(Items from a dataset)
....

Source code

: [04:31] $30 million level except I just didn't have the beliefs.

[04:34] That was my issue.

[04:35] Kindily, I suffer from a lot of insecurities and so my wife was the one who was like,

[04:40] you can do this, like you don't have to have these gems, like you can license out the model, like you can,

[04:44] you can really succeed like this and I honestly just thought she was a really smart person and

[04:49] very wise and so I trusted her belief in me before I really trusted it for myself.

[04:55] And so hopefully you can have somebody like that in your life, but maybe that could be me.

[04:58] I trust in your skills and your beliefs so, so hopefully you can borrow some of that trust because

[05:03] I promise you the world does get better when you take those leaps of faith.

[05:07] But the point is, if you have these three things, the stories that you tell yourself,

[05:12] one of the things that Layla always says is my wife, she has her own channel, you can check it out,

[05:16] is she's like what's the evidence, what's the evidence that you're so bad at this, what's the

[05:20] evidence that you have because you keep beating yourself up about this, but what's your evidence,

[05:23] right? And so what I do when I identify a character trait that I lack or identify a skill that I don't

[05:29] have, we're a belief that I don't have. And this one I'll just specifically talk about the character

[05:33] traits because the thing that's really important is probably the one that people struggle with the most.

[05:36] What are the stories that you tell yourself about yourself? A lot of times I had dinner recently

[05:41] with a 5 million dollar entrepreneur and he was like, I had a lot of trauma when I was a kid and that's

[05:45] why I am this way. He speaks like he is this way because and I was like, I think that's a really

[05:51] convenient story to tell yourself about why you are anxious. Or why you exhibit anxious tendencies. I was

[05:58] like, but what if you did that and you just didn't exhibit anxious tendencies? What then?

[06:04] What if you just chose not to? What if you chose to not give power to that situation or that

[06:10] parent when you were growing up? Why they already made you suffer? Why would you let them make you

....

Assignment>
Each record, exactly as written, is to be printed again.

The answer>
Source code

: [04:31] $30 million level except I just didn't have the beliefs.

[04:34] That was my issue.

[04:35] Kindily, I suffer from a lot of insecurities and so my wife was the one who was like,

[04:40] you can do this, like you don't have to have these gems, like you can license out the model, like you can,

[04:44] you can really succeed like this and I honestly just thought she was a really smart person and

[04:49] very wise and so I trusted her belief in me before I really trusted it for myself.

[04:55] And so hopefully you can have somebody like that in your life, but maybe that could be me.

[04:58] I trust in your skills and your beliefs so, so hopefully you can borrow some of that trust because

[05:03] I promise you the world does get better when you take those leaps of faith.

[05:07] But the point is, if you have these three things, the stories that you tell yourself,

[05:12] one of the things that Layla always says is my wife, she has her own channel, you can check it out,

[05:16] is she's like what's the evidence, what's the evidence that you're so bad at this, what's the

[05:20] evidence that you have because you keep beating yourself up about this, but what's your evidence,

[05:23] right? And so what I do when I identify a character trait that I lack or identify a skill that I don't

[05:29] have, we're a belief that I don't have. And this one I'll just specifically talk about the character

[05:33] traits because the thing that's really important is probably the one that people struggle with the most.

[05:36] What are the stories that you tell yourself about yourself? A lot of times I had dinner recently

[05:41] with a 5 million dollar entrepreneur and he was like, I had a lot of trauma when I was a kid and that's

[05:45] why I am this way. He speaks like he is this way because and I was like, I think that's a really

[05:51] convenient story to tell yourself about why you are anxious. Or why you exhibit anxious tendencies. I was

[05:58] like, but what if you did that and you just didn't exhibit anxious tendencies? What then?

[06:04] What if you just chose not to? What if you chose to not give power to that situation or that

[06:10] parent when you were growing up? Why they already made you suffer? Why would you let them make you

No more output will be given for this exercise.